I feel like Stine’s magic got into a satirical, or otherwise inane article. It seems that some snoopy teenager snuck into The Onion’s offices in Chicago, unlocked some manuscripts written two or three elections ago and a loud, angry monster with really bad hair got out.
Reality is often incredibly strange and confusing.
The man who continually threatens to build a wall between the United States and Mexico and “Make them pay for it” has won 82 delegates so far. Ted Cruz follows next with a mere 17 delegates. Thankfully, there are plenty more to go around and the election isn’t until this fall. But I’m scared. Even if Trump isn’t elected, his popularity has highlighted something that’s happening in our nation, among our people.
Some have labelled Trump as a populist candidate. What does that mean? His political platform is an appeal to the fears and desires of the population. The majority. The 99 percent. If he’s winning in places like Nevada, South Carolina and New Hampshire, it’s because he’s saying what the people want to hear -or- he’s speaking to their anxieties. The number of people running around in red or white Make America Great Again hats is astounding, as the outspoken man they stand behind is clearly sexist, probably a liar, and according to Max Lucado, indecent.

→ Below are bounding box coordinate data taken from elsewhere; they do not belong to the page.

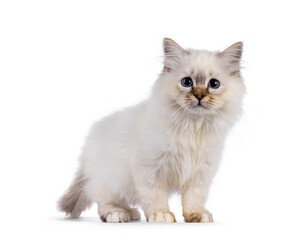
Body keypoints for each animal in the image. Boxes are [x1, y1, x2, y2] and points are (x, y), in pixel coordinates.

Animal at [57, 37, 245, 223]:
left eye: (214, 84)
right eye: (187, 82)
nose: (199, 96)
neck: (192, 127)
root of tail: (89, 144)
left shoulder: (200, 173)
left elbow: (194, 198)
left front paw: (196, 215)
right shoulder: (150, 170)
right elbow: (155, 196)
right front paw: (161, 215)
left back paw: (131, 212)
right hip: (111, 180)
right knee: (104, 202)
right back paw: (117, 214)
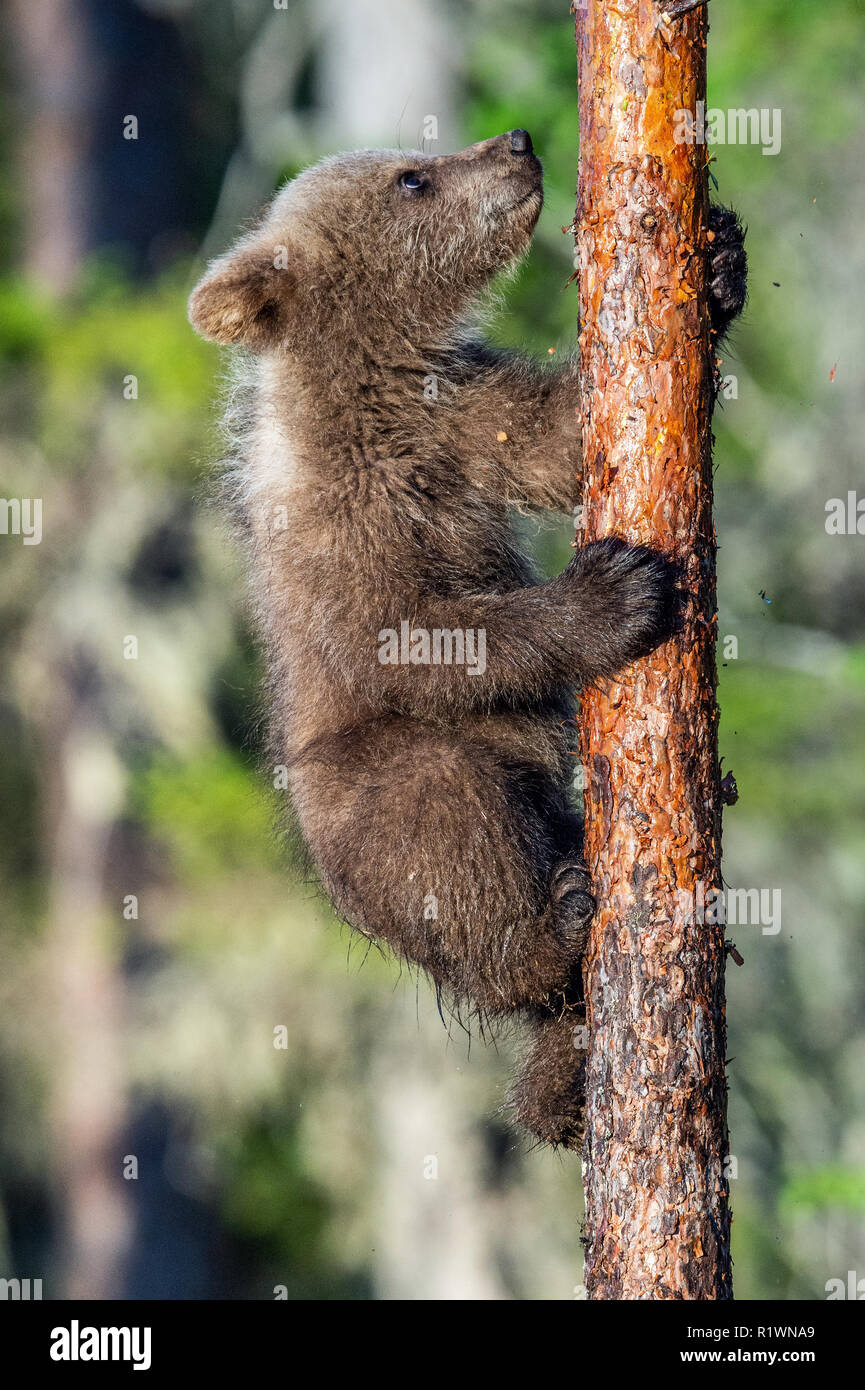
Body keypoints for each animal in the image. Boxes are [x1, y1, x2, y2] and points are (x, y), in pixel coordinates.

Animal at [188, 129, 746, 1150]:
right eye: (410, 178)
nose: (516, 141)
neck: (382, 391)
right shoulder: (345, 528)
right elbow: (420, 640)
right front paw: (617, 588)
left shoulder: (462, 416)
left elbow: (559, 435)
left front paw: (719, 261)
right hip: (374, 806)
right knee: (451, 822)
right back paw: (555, 927)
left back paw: (560, 1082)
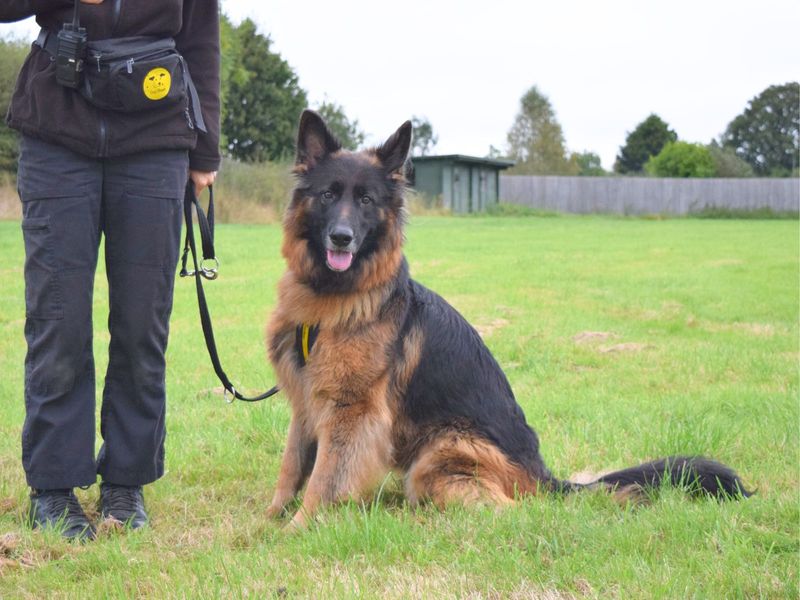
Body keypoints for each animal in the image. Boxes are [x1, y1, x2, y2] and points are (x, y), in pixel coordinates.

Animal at [264, 110, 752, 528]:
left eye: (366, 200)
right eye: (329, 194)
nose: (341, 238)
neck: (331, 300)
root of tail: (543, 476)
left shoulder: (352, 412)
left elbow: (325, 478)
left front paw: (299, 527)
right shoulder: (306, 402)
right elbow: (292, 465)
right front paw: (267, 520)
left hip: (438, 453)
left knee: (505, 510)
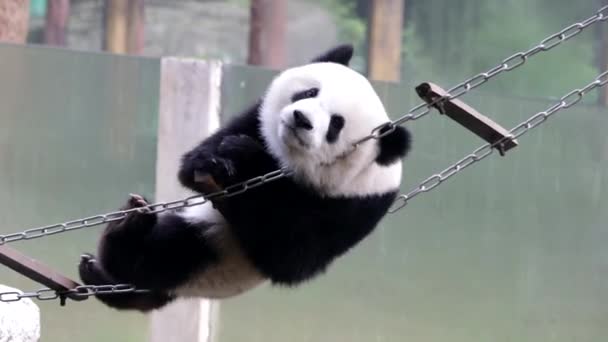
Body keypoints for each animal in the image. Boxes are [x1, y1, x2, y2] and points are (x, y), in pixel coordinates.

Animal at [78, 44, 410, 312]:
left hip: (207, 252)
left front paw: (246, 157)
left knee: (159, 257)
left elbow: (289, 256)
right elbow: (192, 165)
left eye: (336, 124)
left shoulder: (355, 204)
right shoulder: (256, 119)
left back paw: (123, 240)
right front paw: (217, 159)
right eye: (309, 92)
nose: (301, 119)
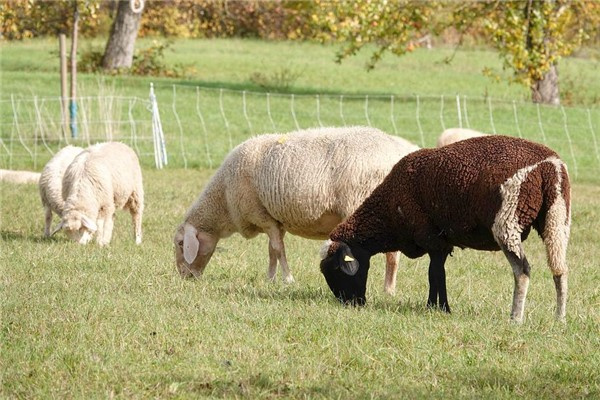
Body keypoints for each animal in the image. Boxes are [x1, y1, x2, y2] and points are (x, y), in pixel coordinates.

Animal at [172, 125, 418, 290]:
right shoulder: (274, 220)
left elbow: (278, 250)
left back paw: (383, 288)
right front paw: (270, 278)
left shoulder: (262, 215)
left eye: (181, 243)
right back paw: (389, 289)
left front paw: (287, 279)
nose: (184, 277)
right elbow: (272, 251)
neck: (223, 198)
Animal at [322, 136, 568, 324]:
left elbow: (434, 274)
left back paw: (516, 317)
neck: (388, 211)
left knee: (523, 270)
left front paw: (434, 308)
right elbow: (440, 273)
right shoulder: (441, 243)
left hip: (507, 221)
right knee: (560, 270)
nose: (351, 304)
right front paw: (442, 307)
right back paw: (560, 319)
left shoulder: (430, 237)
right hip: (558, 218)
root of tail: (549, 165)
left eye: (335, 269)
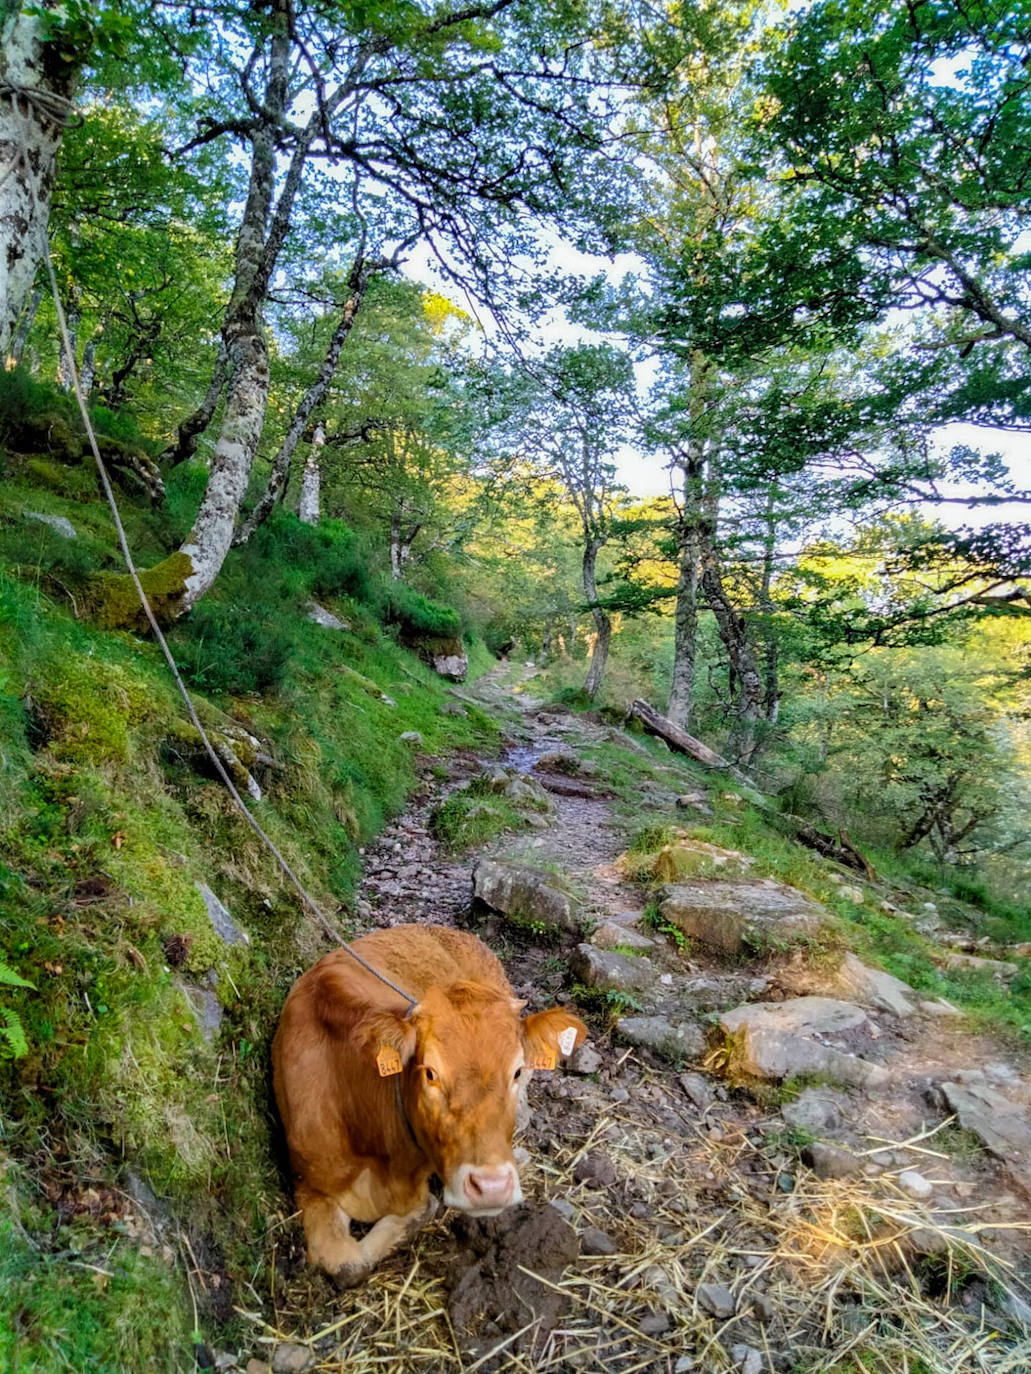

I actually don’t want to write bad things about any person. I don’t. Perhaps Donald J. Trump isn’t a liar. That would mean that he’s a pragmatist, who will do whatever it takes to win, which means undulating along with the throes of the American psyche. He’s giving us whatever we want and providing quite a show along the way. He wants to be our entertaining babysitter who gives us sugar and lets us stay up late. He wants to tell us scary stories involving immigrants and nations that take our jobs. He wants us to seek security in him. Because to a point, that’s what Americans want from any president.
His success thus far isn’t an indicator of his skill as an orator or public figure so much as it shows that he’s hired a team of people who have learned to read the American people and respond. That’s what’s scary about this. Donald Trump isn’t the monster with bad hair. It’s us. We are the monster- star-spangled and angry and worried about our guns and taxes and people who look and sound different from us. If he’s elected, then we have gotten what we deserve.
★ ★ ★
I generally abstain from writing about politics. Not because I’m not opinionated- I have strong opinions on most things- but because I generally don’t know enough to write with confidence. But the Pope has no problem making political statements and frankly, it seems that the Gospel is political too. I don’t know what that means for me, but as I’ve walked through Lent, that’s a thought that I have been wrestling with. God, help us all.